Exercise passage ->
* * *

The most significant and very difficult step out of the roots of Judaism came when the first Gentiles became believers in Jesus, and part of the church.

It was possible for Gentiles to become Jews, but it was a lengthy and demanding process to become a proselyte. The person had to receive training in the law, then agree to keep it totally, they were then baptised in water and given a new name, and all family ties were seen as broken. And if he was a man, he would be circumcised.

Many Gentiles were attracted by the monotheism of Judaism, and would attend the synagogue services, but did not want to make the complete commitment necessary to become a proselyte. Luke refers to them as 'god-fearers', and many of them quickly responded when they heard the gospel preached by Paul and the other apostles.

Cornelius, the first Gentile believer (Acts 10)

Luke gives a lengthy record of the conversion of the first Gentile, emphasising the role of the Holy Spirit in this significant event. Cornelius was a Roman centurion in Caesarea, who was a god- fearer. One day an angel appeared to him, telling him to send men to Peter, who was in the town of Joppa.

* * *

Work required ->
Please answer these questions about the passage on the first Gentile believers.
1. What does Luke call the Gentiles who attended synagogue services without becoming proselytes?
2. What was Cornelius's position, and where was he stationed?
3. In which town was Peter when the angel told Cornelius to send men to him?

Data block ->
* * *

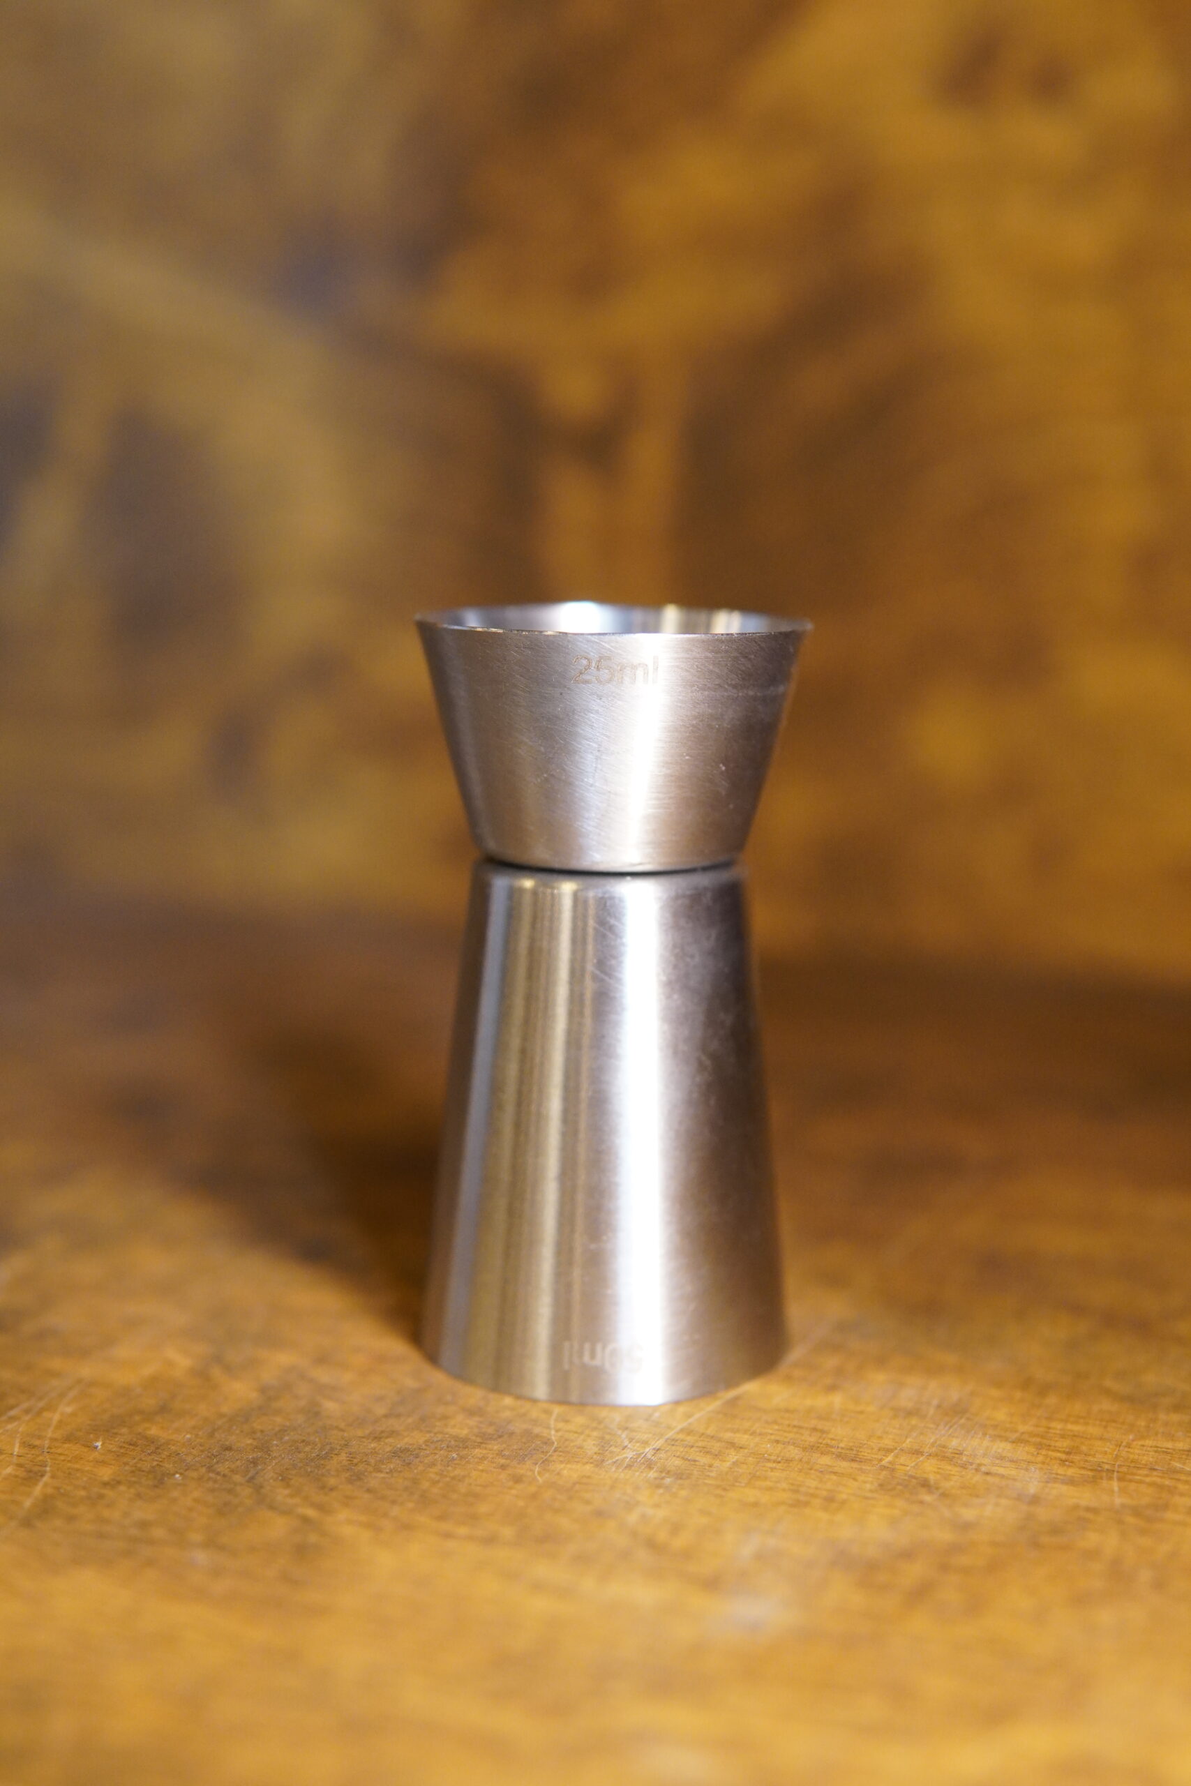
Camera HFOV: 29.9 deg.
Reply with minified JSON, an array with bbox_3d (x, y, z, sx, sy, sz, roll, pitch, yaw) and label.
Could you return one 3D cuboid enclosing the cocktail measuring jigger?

* * *

Result ->
1. God-fearers.
2. He was a Roman centurion in Caesarea.
3. Joppa.